Qualitative research is about bringing interpretation and order to voluminous and sometimes chaotic data. Imagine having a thousand-piece jigsaw puzzle dumped out in a pile on the table in front of you and sifting through pieces that sometimes change shape as you hold them, trying to build a coherent picture without knowing what the final picture is supposed to be. There is no finished image on the box to guide your work and you may not know that you have missing pieces. Building theory from data is akin to solving such a puzzle, although you may never be quite sure you have a lasting picture as people change, new innovations and customs appear, and the socio-cultural advances into history. As history advances, theory for how the world works must also advance.
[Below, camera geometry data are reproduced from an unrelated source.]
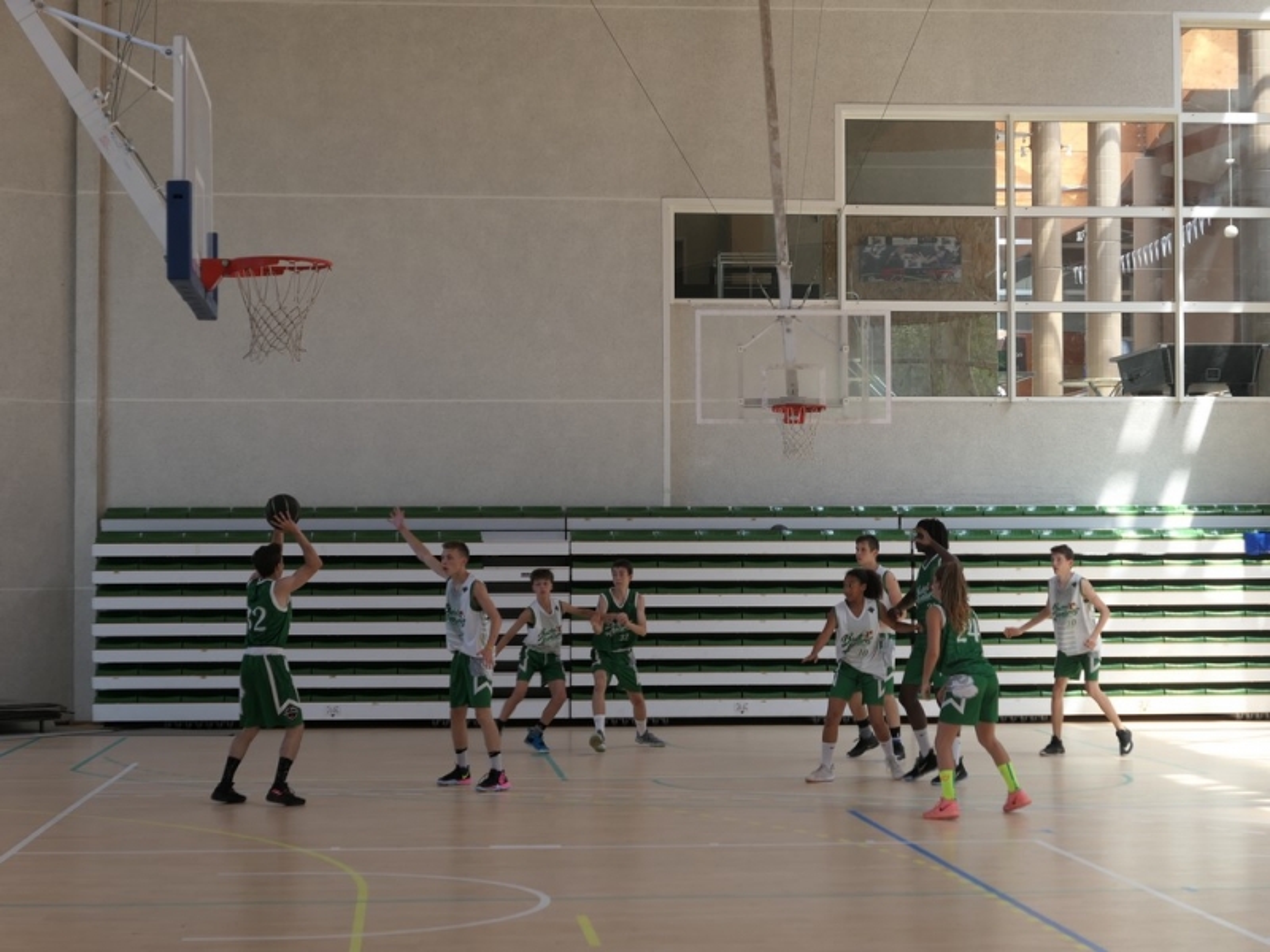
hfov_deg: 25.0
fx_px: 2862
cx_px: 635
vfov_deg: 18.9
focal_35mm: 78
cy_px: 476
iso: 125
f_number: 2.8
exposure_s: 1/200
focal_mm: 26.4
Building theory is an important part of research (Lynham, 2002; Reio, 2009; Storberg-Walker, 2007; Torraco, 2004) because it builds understanding and provides practitioners some level of explanation for phenomena they encounter. Indeed, Lynham (2002) noted that some see theory as disconnected from practice, but the point of good theory is to explain how things work and how we can improve actions. One highly influential method of theory building is Grounded Theory (GT), which is the subject of this article. Substantive concepts – those that are part of a given professional context – are highly bound to the practical context and are, thus, very relevant to practice, although formal concepts that apply to multiple substantive areas may also be found with protracted analyses (Seidel & Urquhart, 2013). Formal concepts may become generalizable in a GT study (Egan, 2002), although substantive theory is the primary outcome. Substantive theory has a specificity that is usable in everyday practice, such as studying “the coping mechanisms of returning adult students or a particular reading program that “works” with low income children, or dealing with grief in the aftermath of a natural disaster” (Merriam, 2009, p. 30).

GT was introduced as a methodological approach in 1967 (Glaser & Strauss, 1967, 1999) through which social science researchers could generate theory “grounded” in data rather than using the “logico-deductive method of theorizing” (p. 5) that was pervasive at the time. Glaser and Strauss (1967, 1999) called the latter form a sometimes fantastical approach to theorizing, whereas GT is rarely refuted by new data because of its grounding, although it is expected that grounded theory may be altered and reformulated over time. Charmaz (2011) indicated that GT started with Objectivist, Positivist roots, which presume a singular reality, but later developed Constructivist orientation to incorporate reflexivity and relativity, as well as situating knowledge in time, location, and context. Merriam (2009) considers GT falling squarely in the Interpretivist-Constructivist camp because the purpose is to describe and understand. Crotty (1998), however, stated that GT emerged from Symbolic Interactionism as a type of ethnographic inquiry that builds theory through a sequence of intentional steps that he connected to Constructionist epistemology. Grounded theory studies can be quantitative as well as qualitative (Glaser, 1993), which may suggest different epistemologies could be at play; however, qualitative GT is the focus of this article. Glaser and Holton (2005) went as far as to say that epistemological discussion not only may not be useful for using GT methods, but may hinder the development of categories and cause premature closure of analysis.